Wheeler was arrested for aggravated assault with a firearm in August 2023, and before the case was formally dropped in May 2024 there was a real chance of Wheeler facing trial and potential jail time for his alleged actions. Speaking with Renee Paquette on AEW Close Up, Wheeler spoke more of the arrest and court proceedings:

“It was a very rough patch. From August, when I found out about it, to May when everything finally got dismissed, as it should have been the whole time. It was a long stretch. There was a point in time where I couldn’t think about life after May because I knew everything hinged on that. That was the be all, end all. I told my lawyers when it happened; I would not take any sort of plea deal, I would not plead guilty to any charge. I was not guilty and I would not take any sort of plea. On the flip of that, it means I faced the full repercussions if they do find me guilty,” said Wheeler.

Cash continued, noting what repercussions he could have faced if found guilty:

“I don’t know for sure because it’s based on priors and history, which I don’t have. The maximum, if the judge sees fit, is five years in prison. I knew that, but I also knew that I didn’t do it and I was not going to sit here and be like, ‘I’ll take any charge to not go to jail.’ If I do that, AEW has to get rid of me. I can never leave the country again. Everything I ever worked for, over something that never happened.

“The way it all went about, I don’t see how it ever got that far. I didn’t find out about it until a week after the fact. They never pulled me over and found anything. They never came to my house and searched. They never had a witness, a picture, a video. All they had was one guy’s statement and that was it. I found out a week later that there was already an arrest warrant for me.”

Wheeler’s tag partner Dax Harwood noted that Wheeler offered to retire in order to save Harwood from any fallout:

“I don’t want to speak for him. From my perspective, he told me when everything happened.

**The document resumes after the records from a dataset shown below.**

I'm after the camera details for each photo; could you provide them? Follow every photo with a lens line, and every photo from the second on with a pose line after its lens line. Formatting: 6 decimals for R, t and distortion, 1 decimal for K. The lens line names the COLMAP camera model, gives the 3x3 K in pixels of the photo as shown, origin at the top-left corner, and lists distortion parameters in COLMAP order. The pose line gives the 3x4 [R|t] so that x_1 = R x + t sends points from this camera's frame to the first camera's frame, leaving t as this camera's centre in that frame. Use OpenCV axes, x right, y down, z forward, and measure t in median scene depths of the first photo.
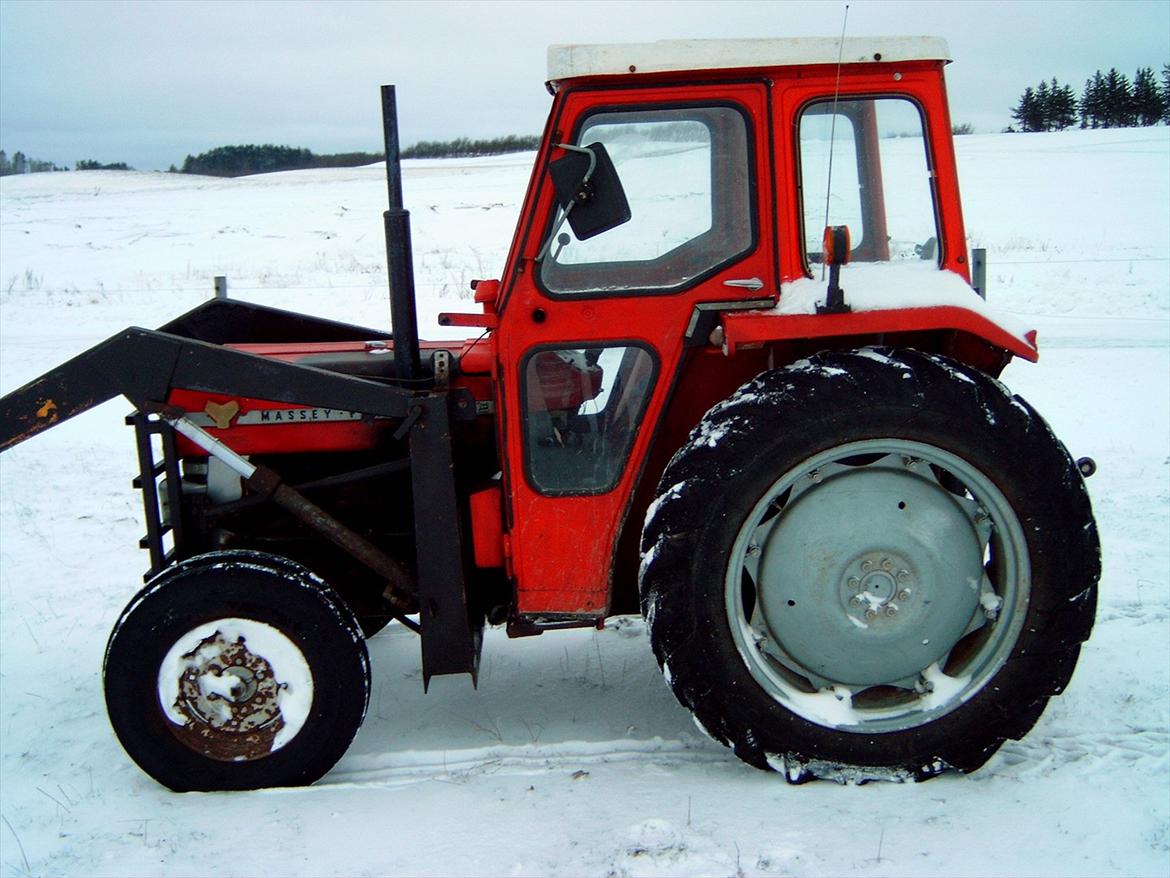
lens RADIAL K [[1336.2, 0, 577.9], [0, 1336.2, 432.2], [0, 0, 1]] dist [-0.100846, 0.029590]
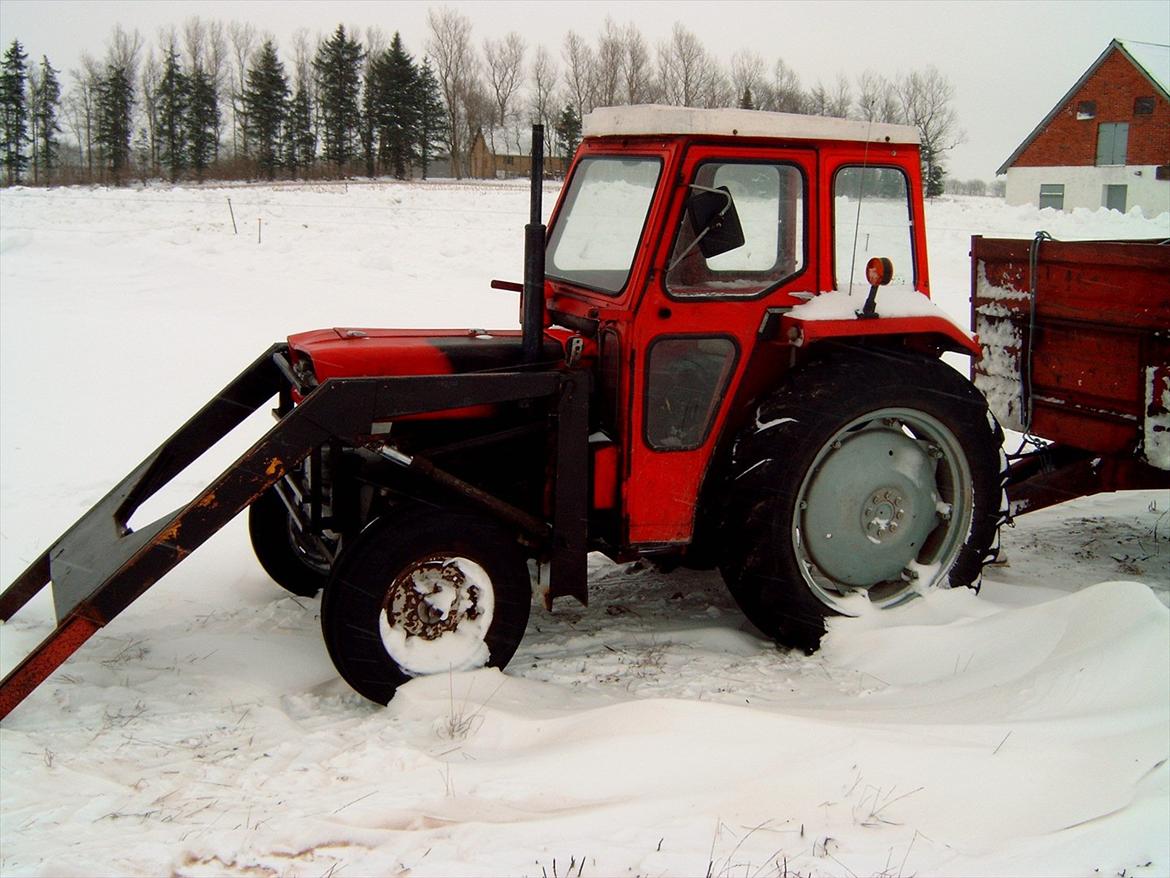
lens RADIAL K [[1336.2, 0, 577.9], [0, 1336.2, 432.2], [0, 0, 1]] dist [-0.100846, 0.029590]
pose [[0.919955, -0.001385, 0.392022, -0.620216], [0.001285, 0.999999, 0.000519, 0.028879], [-0.392023, 0.000026, 0.919956, -0.172648]]
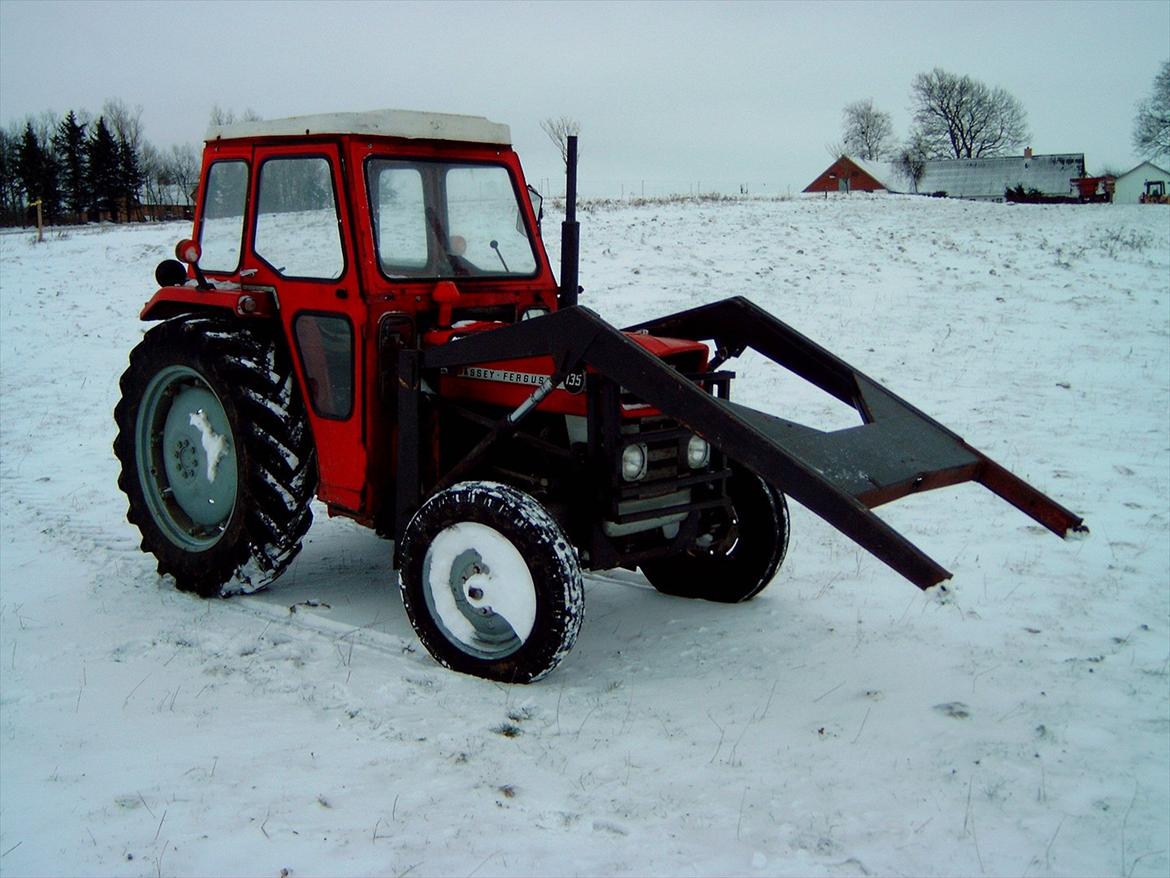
lens RADIAL K [[1317.9, 0, 578.2], [0, 1317.9, 434.1], [0, 0, 1]] dist [-0.101377, 0.027227]
pose [[-0.745176, -0.072720, 0.662891, -1.173079], [0.147156, 0.951601, 0.269815, -0.349483], [-0.650429, 0.298608, -0.698409, 2.178125]]
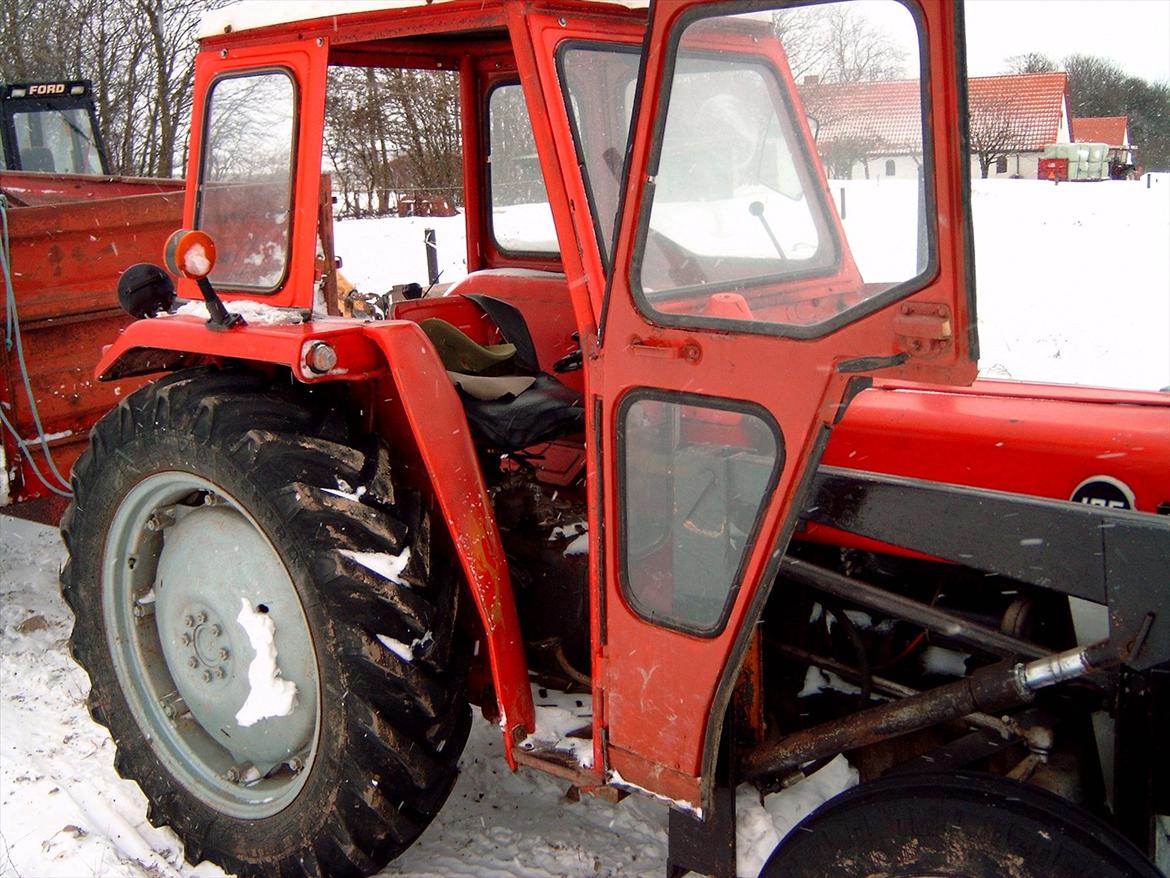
lens RADIAL K [[1317.9, 0, 578.2], [0, 1317.9, 434.1], [0, 0, 1]] dist [-0.101377, 0.027227]
pose [[-0.781044, -0.058996, 0.621683, -0.471206], [0.182818, 0.930310, 0.317965, -0.311943], [-0.597116, 0.361999, -0.715828, 1.797703]]
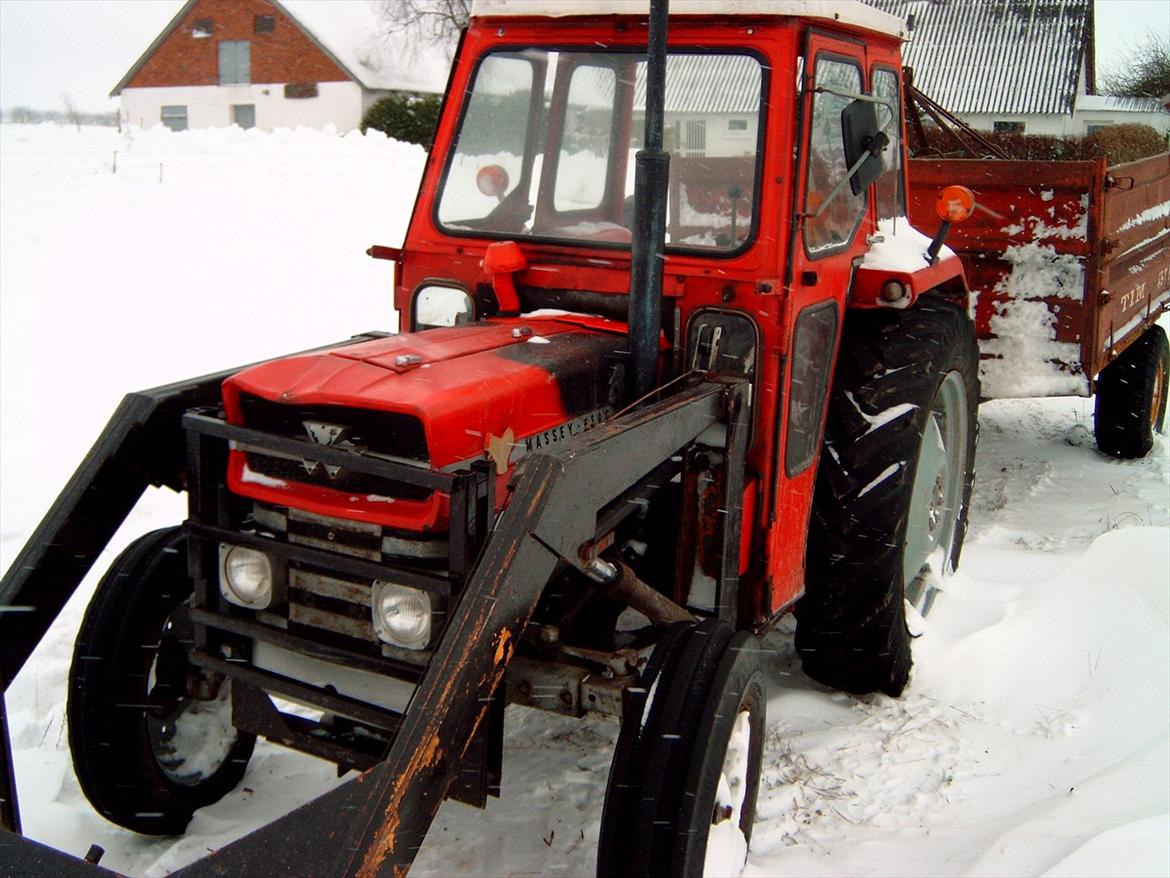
lens RADIAL K [[1348.5, 0, 572.8], [0, 1348.5, 429.2], [0, 0, 1]] dist [-0.107953, 0.042666]
pose [[0.453111, -0.138542, 0.880623, -0.911223], [0.118582, 0.988438, 0.094489, -0.090677], [-0.883532, 0.061612, 0.464301, 0.724685]]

I guess a week after he told me what happened, he said, we have two separate contracts. He said, ‘I think I’m going to retire because I don’t want to subject you to any of this stuff that I’m going through.’ He knew the backlash on Twitter because it’s a cesspool. ‘I’m just going to retire. You don’t have to worry because your contract is with you. I’m going to leave wrestling.’ I had to talk him into not retiring,” said Harwood.

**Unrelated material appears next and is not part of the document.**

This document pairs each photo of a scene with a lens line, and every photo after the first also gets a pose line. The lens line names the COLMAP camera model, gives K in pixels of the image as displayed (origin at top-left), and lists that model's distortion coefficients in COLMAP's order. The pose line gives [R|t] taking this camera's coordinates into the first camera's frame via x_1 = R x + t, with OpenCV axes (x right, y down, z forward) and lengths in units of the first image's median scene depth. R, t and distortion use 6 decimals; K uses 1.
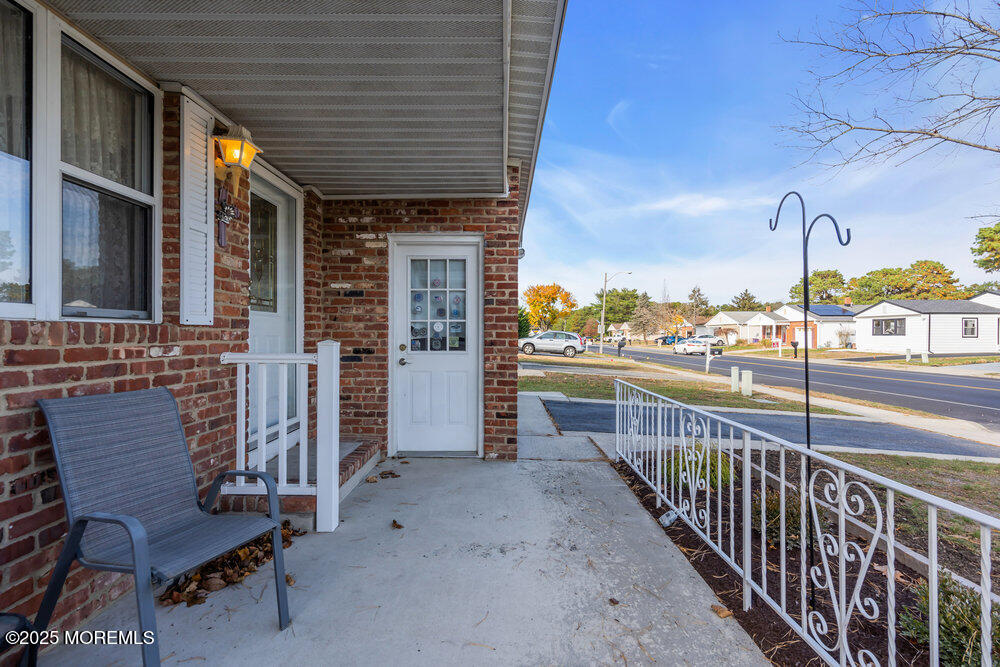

“I was afraid. I was afraid for him, but I was afraid for us. We’ve worked so hard…now, it’s almost cliche to say, ‘I bet on myself.’ If you really think about it, we were the first guys that left the other company because we believed in what we thought we could be. We had done so much great stuff and had built this legacy that I am so proud of.

“I remember all those days, coming into work, talking to him on the phone, I had to be so positive for him because I knew, if it were me, there is no way I could sleep at night. Sometimes, if you have that calming voice…when we went to Wembley and wrestled The Bucks in front of 80,000 people, that’s when I was like, ‘I think we’re going to be okay.’ I was expecting the fans to turn on us. They didn’t. They embraced us and loved us more.”